I like your idea of coming here and posting every day. That's what I did in the beginning and it helped me tremendously. Once I was able to get over the raw pain (which can only be accomplished with a little bit of time and NC/LC), then I was able to turn the focus inward on myself. I began T and discovered a whole lot of things about my self-worth, self-esteem and other areas in which I struggle. The transformation in 3.5 months has been incredible. I cannot express how great I am feeling these days. Oh, I still have my fair share of a meltdown or two, but overall, the decision to end my A, endure the pain of the ending, look inward and get professional help, has been one of the best decisions of my life.

Welcome to EAS. We will all be here for you as you start this journey.

~alwayst2

Oct. 12, 2010 -- began my personal search and rescue mission.
iVillage Member
Registered: 01-10-2011
Sun, 01-30-2011 - 1:41pm

Hi HC,

Welcome to EAS.

iVillage Member
Registered: 01-28-2011
Mon, 01-31-2011 - 10:36am

GM! Happy Monday! First of all, I would like to take a moment and thank all of you for your support and words of wisdom, I can't begin to express how helpful this group has been for me and will continue to be.

I came to work nervous but not sad. I am happy that its over because the whole A was destroying my worth, my frienships, and if I had been caught my family. As I mentioned before the full on sexual part of the A had started a few months ago and it was killing me and my AP and our relationship/frienship.
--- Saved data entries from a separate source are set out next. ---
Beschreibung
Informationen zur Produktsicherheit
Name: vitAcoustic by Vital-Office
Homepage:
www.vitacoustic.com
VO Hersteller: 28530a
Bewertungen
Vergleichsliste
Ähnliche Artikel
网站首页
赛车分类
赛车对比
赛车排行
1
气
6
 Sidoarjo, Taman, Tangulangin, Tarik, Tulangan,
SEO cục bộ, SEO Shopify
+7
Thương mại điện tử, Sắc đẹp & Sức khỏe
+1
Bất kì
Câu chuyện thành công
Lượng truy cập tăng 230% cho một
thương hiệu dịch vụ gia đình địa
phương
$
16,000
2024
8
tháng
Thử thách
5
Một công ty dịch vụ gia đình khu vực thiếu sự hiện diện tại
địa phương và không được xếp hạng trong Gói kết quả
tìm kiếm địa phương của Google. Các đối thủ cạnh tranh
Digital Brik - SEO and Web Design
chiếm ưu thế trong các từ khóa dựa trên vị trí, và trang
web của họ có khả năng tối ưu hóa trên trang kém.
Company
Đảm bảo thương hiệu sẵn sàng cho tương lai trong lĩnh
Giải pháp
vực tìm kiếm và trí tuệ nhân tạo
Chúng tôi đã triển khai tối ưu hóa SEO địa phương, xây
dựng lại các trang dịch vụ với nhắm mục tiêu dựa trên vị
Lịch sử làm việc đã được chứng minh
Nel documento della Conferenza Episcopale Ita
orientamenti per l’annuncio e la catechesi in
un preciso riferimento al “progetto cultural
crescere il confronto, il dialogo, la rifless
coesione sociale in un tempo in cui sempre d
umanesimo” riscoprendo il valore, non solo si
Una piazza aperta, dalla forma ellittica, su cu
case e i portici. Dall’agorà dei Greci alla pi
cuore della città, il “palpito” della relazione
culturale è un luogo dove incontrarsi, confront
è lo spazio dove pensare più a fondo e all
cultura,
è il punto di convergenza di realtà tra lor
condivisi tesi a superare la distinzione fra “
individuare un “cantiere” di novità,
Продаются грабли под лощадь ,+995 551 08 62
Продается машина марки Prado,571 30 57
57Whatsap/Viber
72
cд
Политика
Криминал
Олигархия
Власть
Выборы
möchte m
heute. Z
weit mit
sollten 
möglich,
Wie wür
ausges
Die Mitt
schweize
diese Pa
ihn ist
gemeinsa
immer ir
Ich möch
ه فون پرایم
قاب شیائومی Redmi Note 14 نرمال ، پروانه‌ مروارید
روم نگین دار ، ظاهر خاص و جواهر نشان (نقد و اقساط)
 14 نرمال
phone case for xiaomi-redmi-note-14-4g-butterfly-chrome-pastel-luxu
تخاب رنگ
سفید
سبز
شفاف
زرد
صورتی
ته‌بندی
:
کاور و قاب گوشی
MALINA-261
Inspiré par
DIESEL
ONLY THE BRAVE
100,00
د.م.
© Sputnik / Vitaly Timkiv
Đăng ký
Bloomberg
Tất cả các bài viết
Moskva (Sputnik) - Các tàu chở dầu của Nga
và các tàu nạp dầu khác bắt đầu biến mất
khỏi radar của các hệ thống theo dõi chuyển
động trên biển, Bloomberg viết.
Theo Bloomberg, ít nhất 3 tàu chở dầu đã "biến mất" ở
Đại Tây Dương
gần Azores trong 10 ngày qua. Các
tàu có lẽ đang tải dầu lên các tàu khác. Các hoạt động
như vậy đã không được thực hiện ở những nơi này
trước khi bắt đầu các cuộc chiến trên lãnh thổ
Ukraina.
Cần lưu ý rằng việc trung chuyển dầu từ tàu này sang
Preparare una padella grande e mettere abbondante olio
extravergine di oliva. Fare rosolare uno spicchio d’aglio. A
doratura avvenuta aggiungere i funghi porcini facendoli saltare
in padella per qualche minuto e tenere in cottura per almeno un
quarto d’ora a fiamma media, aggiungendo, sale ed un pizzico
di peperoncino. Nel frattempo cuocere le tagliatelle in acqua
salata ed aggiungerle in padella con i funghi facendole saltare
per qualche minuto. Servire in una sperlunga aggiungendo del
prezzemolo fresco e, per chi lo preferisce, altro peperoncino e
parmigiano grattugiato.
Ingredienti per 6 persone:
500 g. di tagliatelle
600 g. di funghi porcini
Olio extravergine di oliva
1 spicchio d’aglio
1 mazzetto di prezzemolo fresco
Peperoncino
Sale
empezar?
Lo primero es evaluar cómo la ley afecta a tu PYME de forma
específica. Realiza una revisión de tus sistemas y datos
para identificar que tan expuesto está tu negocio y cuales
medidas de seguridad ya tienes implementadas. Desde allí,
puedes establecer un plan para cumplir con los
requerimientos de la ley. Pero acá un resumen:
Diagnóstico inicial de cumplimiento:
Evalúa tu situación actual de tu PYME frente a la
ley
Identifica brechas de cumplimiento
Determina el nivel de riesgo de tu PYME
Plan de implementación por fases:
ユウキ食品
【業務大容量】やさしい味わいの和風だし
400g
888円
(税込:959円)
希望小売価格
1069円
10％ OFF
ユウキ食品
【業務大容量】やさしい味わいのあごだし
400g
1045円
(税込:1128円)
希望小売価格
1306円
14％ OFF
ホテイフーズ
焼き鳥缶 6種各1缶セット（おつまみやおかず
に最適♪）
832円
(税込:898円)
I thought a lot about why I was so pissed off last week. Getting dumped, rejection, losing my fix, bruised ego

, embarressment of having to face my boss day in and day out. But in the big picture, those are really things I can cope with, and try to learn from. I am not in my 20s anymore and this is not a joke.

So NC or LC will not work in my situation. I had coffee with him and it was ok. And I also had a small chat just to clear the air.

I told him this: It's over and I am glad it is. Thank god we didn't get caught. I was upset last week because I thought we were equals in the A and all of the sudden you made the choice and it was done. But its ok, because I have too much to lose and so do you. I don't hate you and I am tired of being miserable. We will take it day by day and be professional and try to maintain our friendship because of our families. Its over.

Am I being naive to think I can handle this? Or that its over? Maybe, but I promised myself, I will NEVER give him the power to make me feel good or bad. That I will never cry over him again. I will never do that to myself again. My issues will not destroy my family, a H that loves me, and a son who needs me to be there and a good role model for him. I am sure my boss will continue to flirt with me, which I don't really care anymore, and if he approaches me again I will think about last week and how i was on the verge of a breakdown and I hope that I am strong enough to walk away.

You know what helps me, I keep telling myself, he needs me more than I need him. I have fun with my H, we are best friends, we have good sex, etc. My xap and his reasons for getting into this? I don't really care anymore! I need him for making me feel good about myself? Maybe when it started but then I started to feel like a hooker! So I wasnt' doing it for sex I was doing it to be close to someone or feel intimacy or something that I wil figure out. He was doing it for sex.

I hope I stay this strong all day. By the way, its the first time in a month that I have not cried in the morning. It feels good to have my mascara in place. And you know, I look pretty damn good.